* [INSTRUCTIONS FOR THE TASK]: In the records below, count each line where the word "Hulptabel" appears, and reply with that number only.

[Collected data]
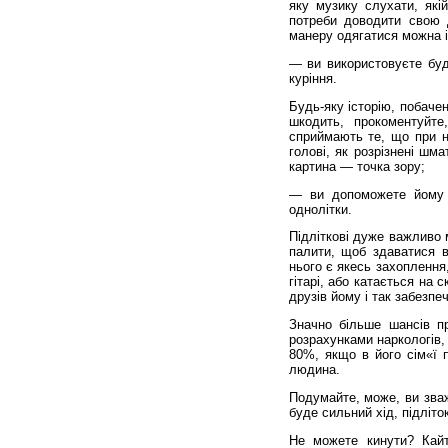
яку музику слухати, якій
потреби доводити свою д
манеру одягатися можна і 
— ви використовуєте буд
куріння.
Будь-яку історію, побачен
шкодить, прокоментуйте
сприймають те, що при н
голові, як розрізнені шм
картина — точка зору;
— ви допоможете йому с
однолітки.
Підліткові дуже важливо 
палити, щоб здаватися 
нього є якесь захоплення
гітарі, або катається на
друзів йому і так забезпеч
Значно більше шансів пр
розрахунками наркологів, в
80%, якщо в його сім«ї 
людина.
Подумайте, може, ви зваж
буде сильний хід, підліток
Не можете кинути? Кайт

==

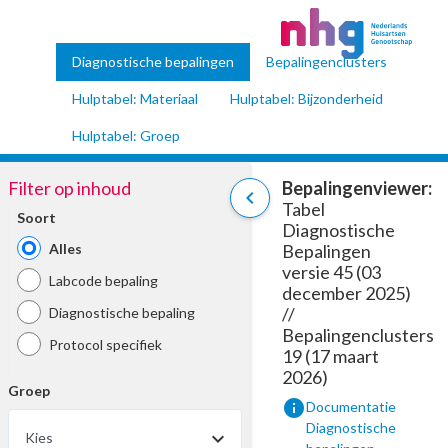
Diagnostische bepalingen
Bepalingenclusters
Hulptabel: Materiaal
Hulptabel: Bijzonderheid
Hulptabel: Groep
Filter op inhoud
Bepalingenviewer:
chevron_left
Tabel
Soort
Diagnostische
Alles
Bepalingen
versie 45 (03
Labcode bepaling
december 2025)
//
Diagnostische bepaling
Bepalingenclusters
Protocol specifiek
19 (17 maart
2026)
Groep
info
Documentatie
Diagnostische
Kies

* [SOLUTION BELOW]: 3